Written request A => According to the post on family finances, who was the source of the writer's family's financial plan?
Written request B => Reproduce the lines of the records from the line containing "order: Apiales" through the end of the records, inclusive.

Document section =>
I loved reading everyone’s responses to their most common financial frustrations. I’m not saying I love that many of you have these frustrations, of course, but it is helpful for me to see where this community is financially, and how we can possibly help each other on a solid road to financial freedom.
There were many common issues — how you and your spouse can get on the same page, how to handle retirement and saving for kids’ college, and how on earth to make a budget that’s stick-able.
We’ll get to all those. But I thought the best move for today’s post was to recap our family’s financial road map — how my family and I are planning to manage our money, both long and short-term.
And yes, it’s a plan we discovered from Dave Ramsey, and no, none of it is rocket science. But that’s what makes it so beautiful — it’s common sense. It’s a financial plan everyday Janes and Joes can follow. No finance degree required (trust me — I’m horrible at math).
Find your why
Before you decide your financial game plan, you need to have a reason for doing what you do with your money. And it’s important that your “end” reasons not be “means” — getting out of debt isn’t a good long-term financial goal. That should merely be one step that gets you closer to your big picture life goal.
This is where our family purpose statement comes into play, because money is one part of many facets to our life. Creating your purpose statement helps you live simply, because as I share in my book, living simply is merely “living holistically with your life’s purpose.”
So… What is your life’s purpose? What is God’s purpose for knitting you as a family? I provide a detailed list of questions in chapter 3 of my book to help you craft a statement that works specifically for you.
When you find your purpose, you’ll find the motivation you need to live according to your financial plan, even when it’s tough. You’ll be better able to make those daily little choices that ultimately add up to serious financial progress.

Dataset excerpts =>
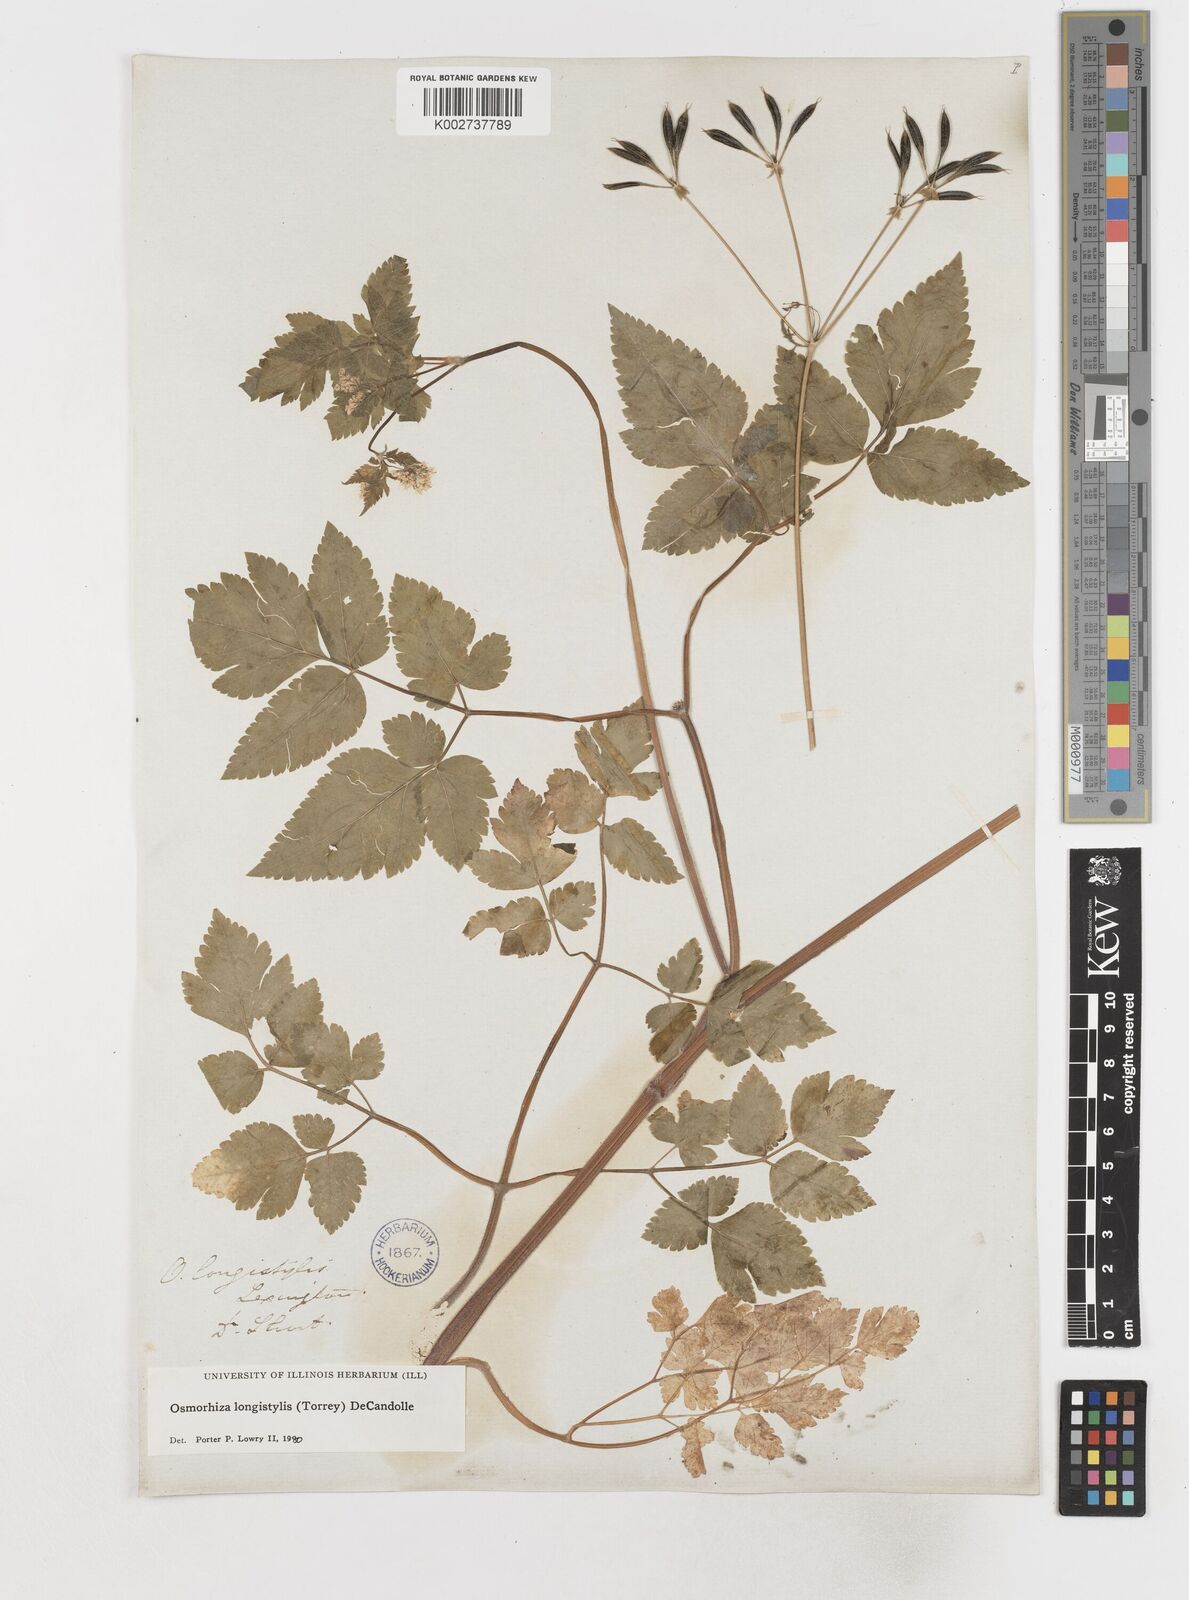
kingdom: Plantae
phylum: Tracheophyta
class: Magnoliopsida
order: Apiales
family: Apiaceae
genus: Osmorhiza
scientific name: Osmorhiza longistylis
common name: Smooth sweet cicely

Final answer A => Dave Ramsey

Final answer B =>
order: Apiales
family: Apiaceae
genus: Osmorhiza
scientific name: Osmorhiza longistylis
common name: Smooth sweet cicely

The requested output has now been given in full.